Problems and tasks
1: In the blog post about baseball in Wallace, which teams make up the Coeur D Alene baseball league?
2: Repeat everything in the Wallace baseball post from "Below is an" down to "usual Wallace pride.".
3: Could you go on with the blog post about early baseball in Wallace, picking up after its last sentence?

Provided text
(begin)

Growing Up Wallace,Memories of the way we were- and anything else that crosses my mind.

Tuesday, April 12, 2016

When Baseball Was King-The Coeur D Alene Baseball League

Baseball in Wallace goes way back even before the more formal Idaho-Washington League. Here is a blurb from the Spokane Daily Chronicle with a dateline of Spet7,1908

The Coeur D Alene baseball league composed of teams from Wallace, Wardner-Kellogg, and Mullan is completing plans for a series of games to be played in Spokane, commencing next Sunday and lasting throughout the week.It is the plan of the miners to show the Spokane fans some good baseball throughout the series. 
Below is an article about Recreation Park from Spokane Indians stadiums of the past.So,as you can see, the boys from Wallace were playing in a professional stadium,and I am sure they arose to the occasion with the usual Wallace pride.

(end)

(Extracted data entries)

(begin)

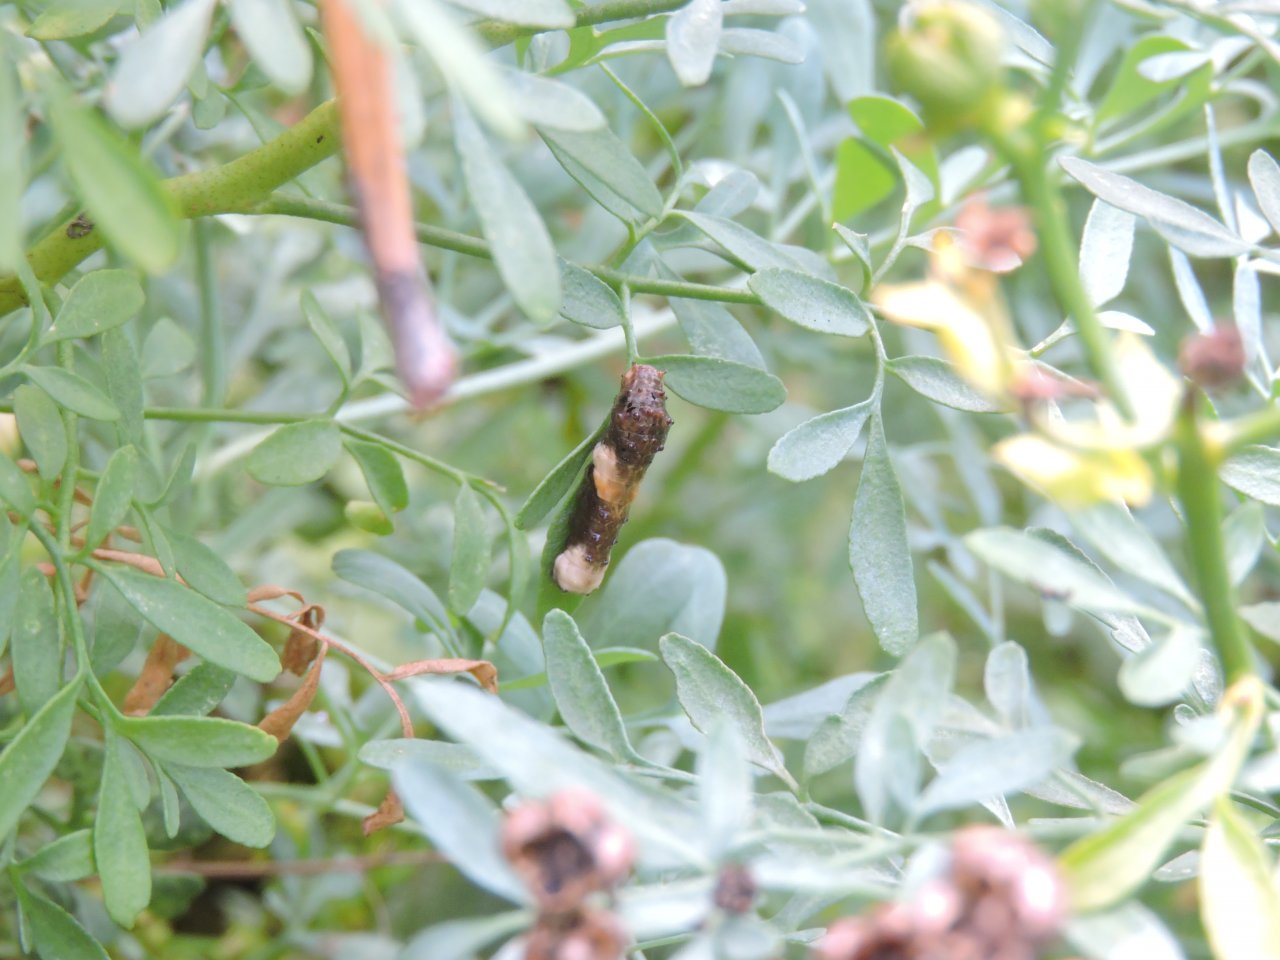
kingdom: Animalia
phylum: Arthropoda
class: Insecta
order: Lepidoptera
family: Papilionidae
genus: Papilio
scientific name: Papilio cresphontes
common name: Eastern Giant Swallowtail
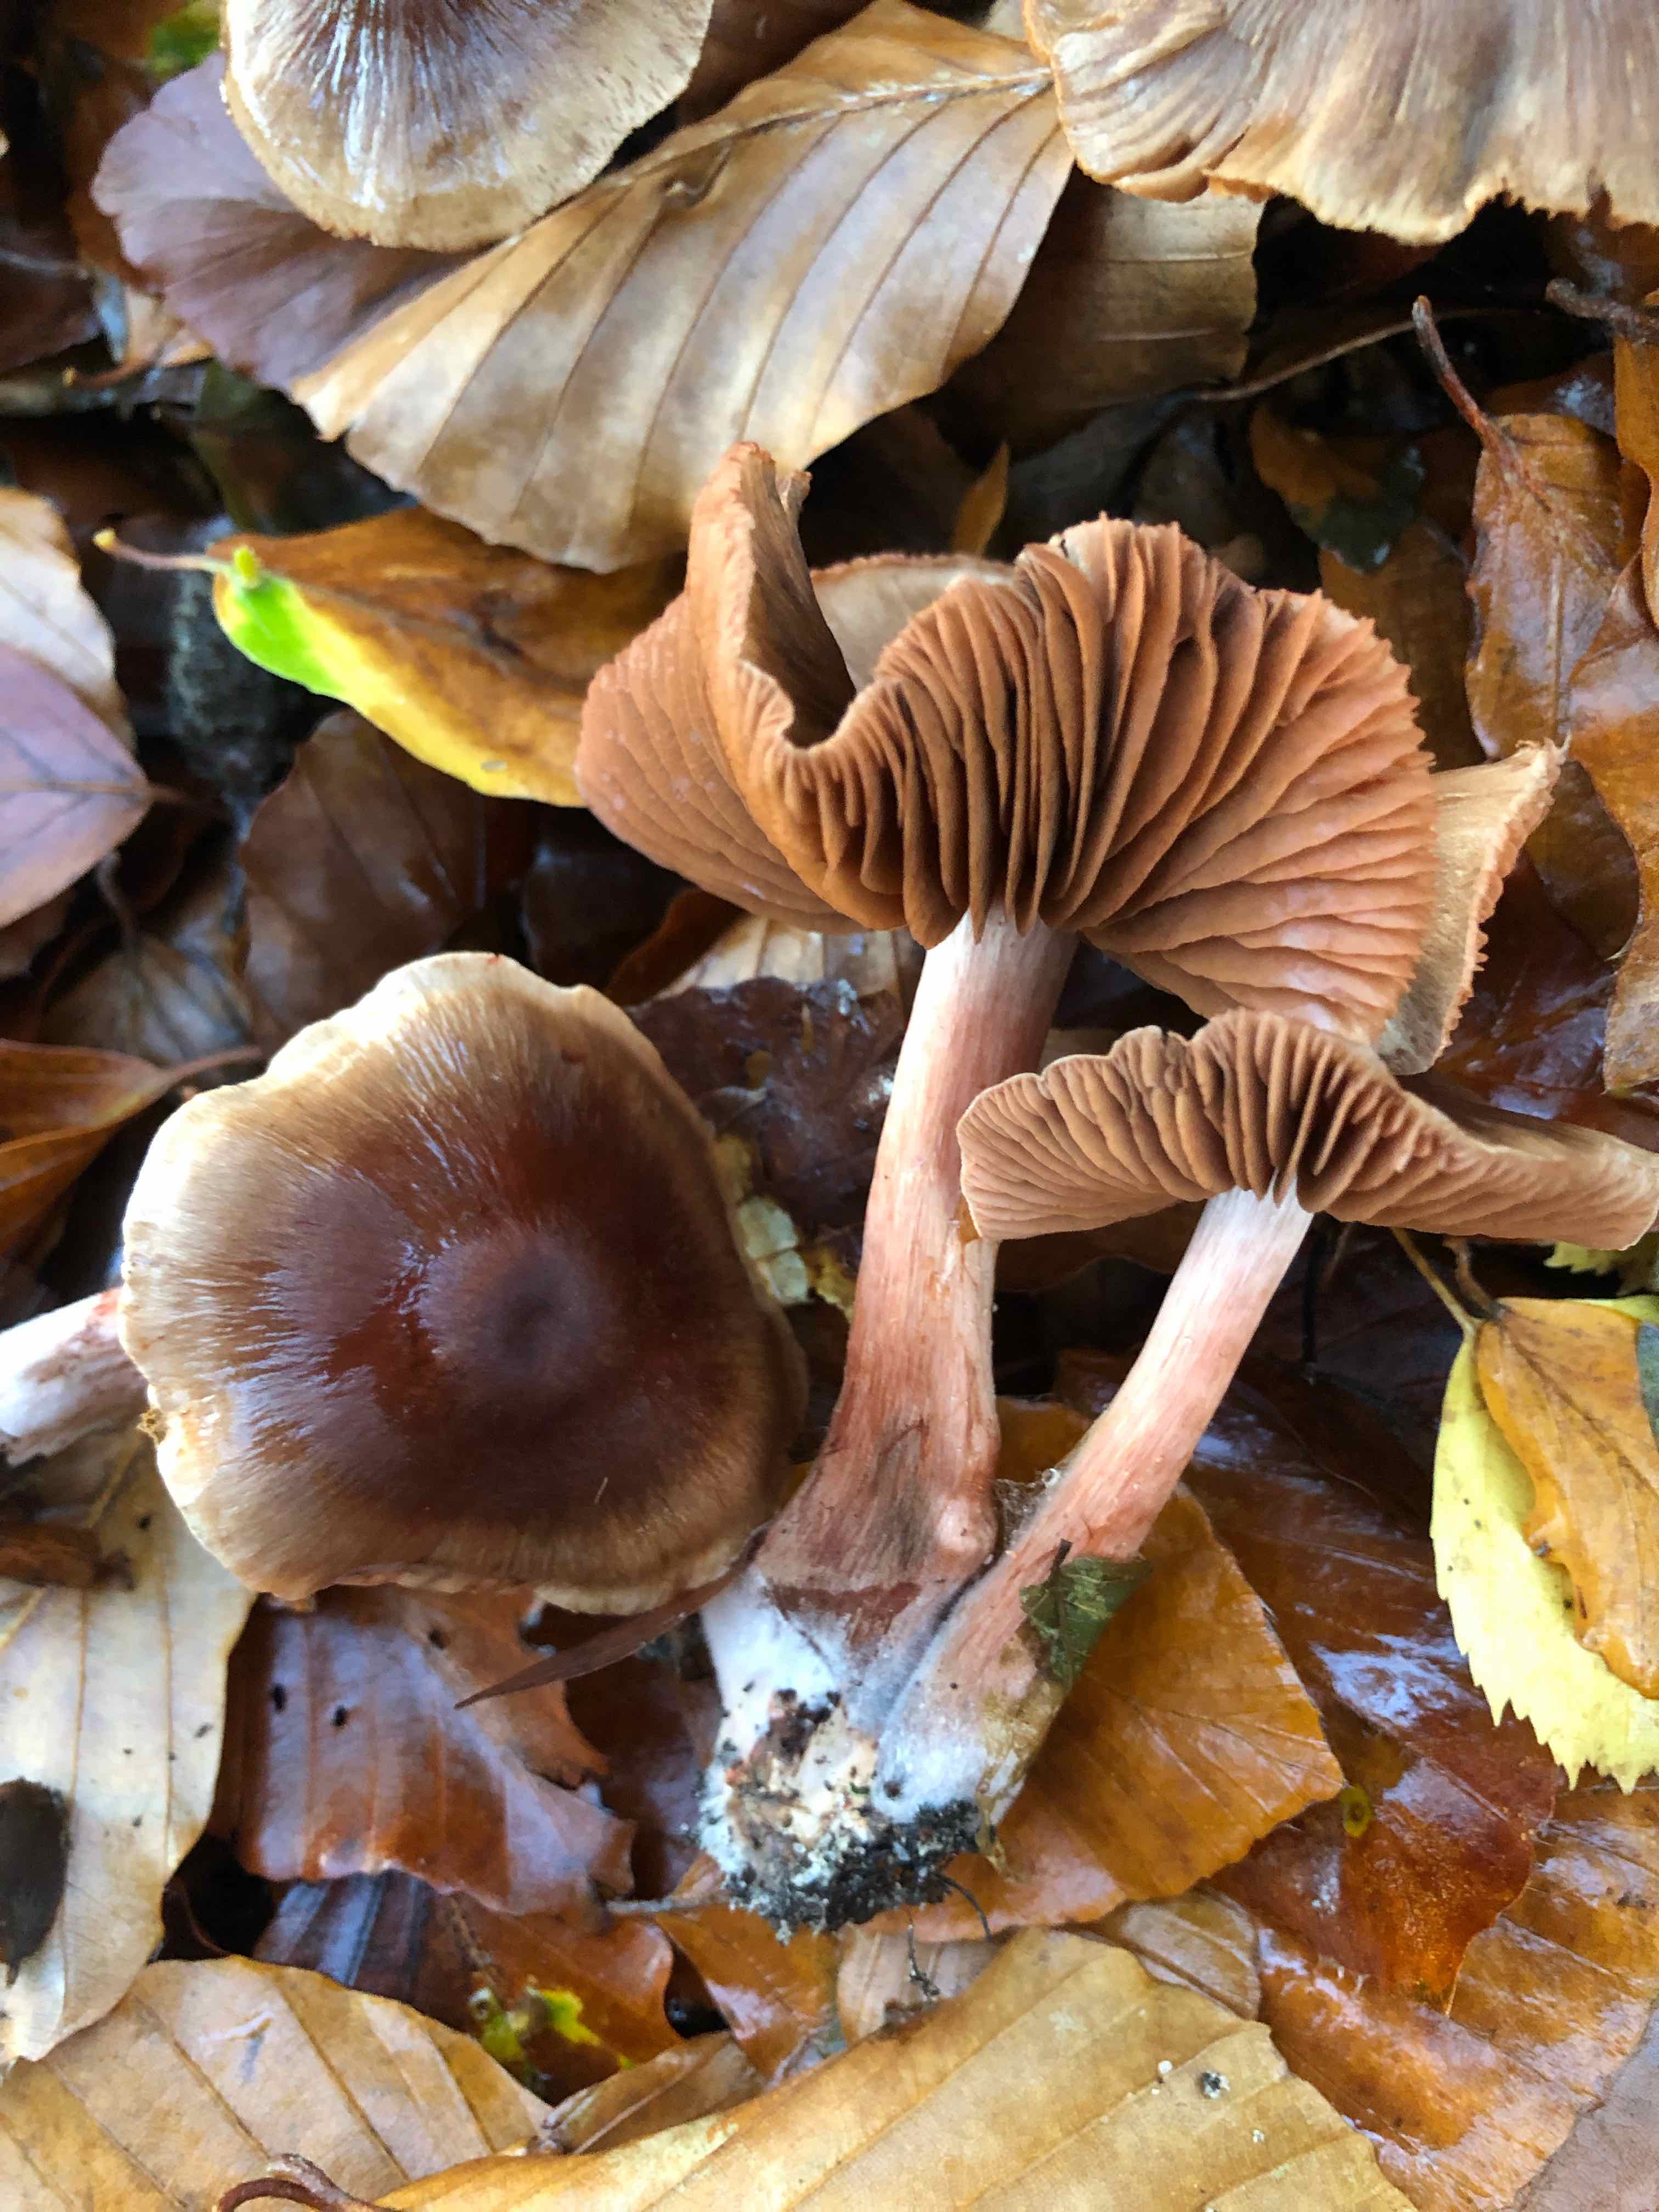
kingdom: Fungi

(end)

Written responses
1: Wallace, Wardner-Kellogg, and Mullan

2:
Below is an article about Recreation Park from Spokane Indians stadiums of the past.So,as you can see, the boys from Wallace were playing in a professional stadium,and I am sure they arose to the occasion with the usual Wallace pride.

3:
Recreation Park in Spokane-

Recreation ParkWhen the Graves brothers, who had railroad and street-car interests, gained control of the Indians at midseason in 1905, they hastily built a large wood park that straddled what would have been Regal Street, just south of its intersection with Boone Avenue. The property, several miles directly east of Natatorium Park, was bounded by Spokane Traction Company lines on its left-field and first-base sides as well with Spokane and Inland Railway tracks adjoining the street-car tracks on the first-base or south side. The new grounds, named Recreation Park, sat only a few blocks north of the Spokane Interstate Fairgrounds, which had opened in 1901.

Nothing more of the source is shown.